* The input:
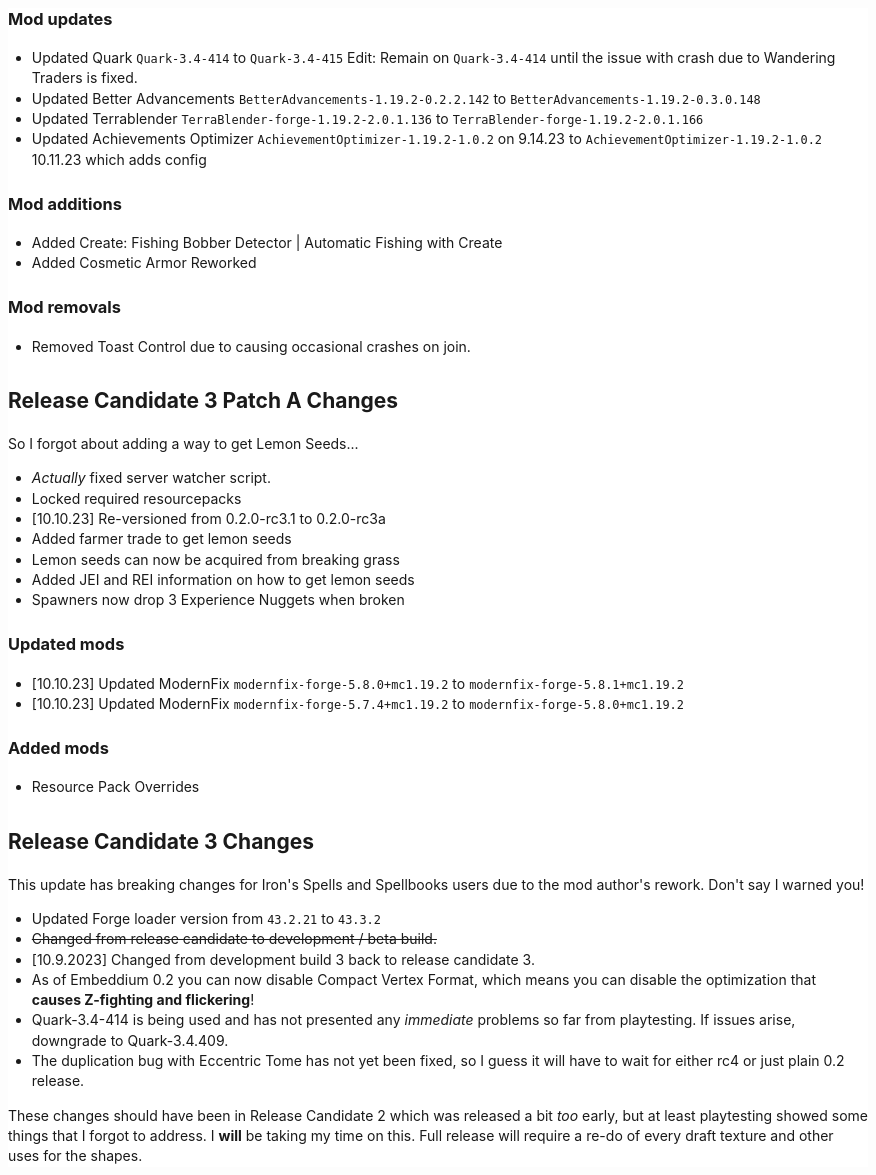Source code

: ### Mod updates
- Updated Quark `Quark-3.4-414` to `Quark-3.4-415` Edit: Remain on `Quark-3.4-414` until the issue with crash due to Wandering Traders is fixed.
- Updated Better Advancements `BetterAdvancements-1.19.2-0.2.2.142` to `BetterAdvancements-1.19.2-0.3.0.148`
- Updated Terrablender `TerraBlender-forge-1.19.2-2.0.1.136` to `TerraBlender-forge-1.19.2-2.0.1.166`
- Updated Achievements Optimizer `AchievementOptimizer-1.19.2-1.0.2` on 9.14.23 to `AchievementOptimizer-1.19.2-1.0.2` 10.11.23 which adds config

### Mod additions
- Added Create: Fishing Bobber Detector | Automatic Fishing with Create
- Added Cosmetic Armor Reworked

### Mod removals
- Removed Toast Control due to causing occasional crashes on join.

## Release Candidate 3 Patch A Changes
So I forgot about adding a way to get Lemon Seeds...

- *Actually* fixed server watcher script.
- Locked required resourcepacks
- [10.10.23] Re-versioned from 0.2.0-rc3.1 to 0.2.0-rc3a
- Added farmer trade to get lemon seeds
- Lemon seeds can now be acquired from breaking grass
- Added JEI and REI information on how to get lemon seeds
- Spawners now drop 3 Experience Nuggets when broken

### Updated mods
- [10.10.23] Updated ModernFix `modernfix-forge-5.8.0+mc1.19.2` to `modernfix-forge-5.8.1+mc1.19.2`
- [10.10.23] Updated ModernFix `modernfix-forge-5.7.4+mc1.19.2` to `modernfix-forge-5.8.0+mc1.19.2`

### Added mods
- Resource Pack Overrides

## Release Candidate 3 Changes
This update has breaking changes for Iron's Spells and Spellbooks users due to the mod author's rework. Don't say I warned you!
- Updated Forge loader version from `43.2.21` to `43.3.2`
- ~~Changed from release candidate to development / beta build.~~
- [10.9.2023] Changed from development build 3 back to release candidate 3.
- As of Embeddium 0.2 you can now disable Compact Vertex Format, which means you can disable the optimization that **causes Z-fighting and flickering**!
- Quark-3.4-414 is being used and has not presented any *immediate* problems so far from playtesting. If issues arise, downgrade to Quark-3.4.409.
- The duplication bug with Eccentric Tome has not yet been fixed, so I guess it will have to wait for either rc4 or just plain 0.2 release.

These changes should have been in Release Candidate 2 which was released a bit *too* early, but at least playtesting showed some things that I forgot to address. I **will** be taking my time on this. Full release will require a re-do of every draft texture and other uses for the shapes.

* Directions: Copy verbatim the changelog lines from the line with "### Mod updates" up to and including the line with "- Updated Achievements".

* Answer for this exercise:
: ### Mod updates
- Updated Quark `Quark-3.4-414` to `Quark-3.4-415` Edit: Remain on `Quark-3.4-414` until the issue with crash due to Wandering Traders is fixed.
- Updated Better Advancements `BetterAdvancements-1.19.2-0.2.2.142` to `BetterAdvancements-1.19.2-0.3.0.148`
- Updated Terrablender `TerraBlender-forge-1.19.2-2.0.1.136` to `TerraBlender-forge-1.19.2-2.0.1.166`
- Updated Achievements Optimizer `AchievementOptimizer-1.19.2-1.0.2` on 9.14.23 to `AchievementOptimizer-1.19.2-1.0.2` 10.11.23 which adds config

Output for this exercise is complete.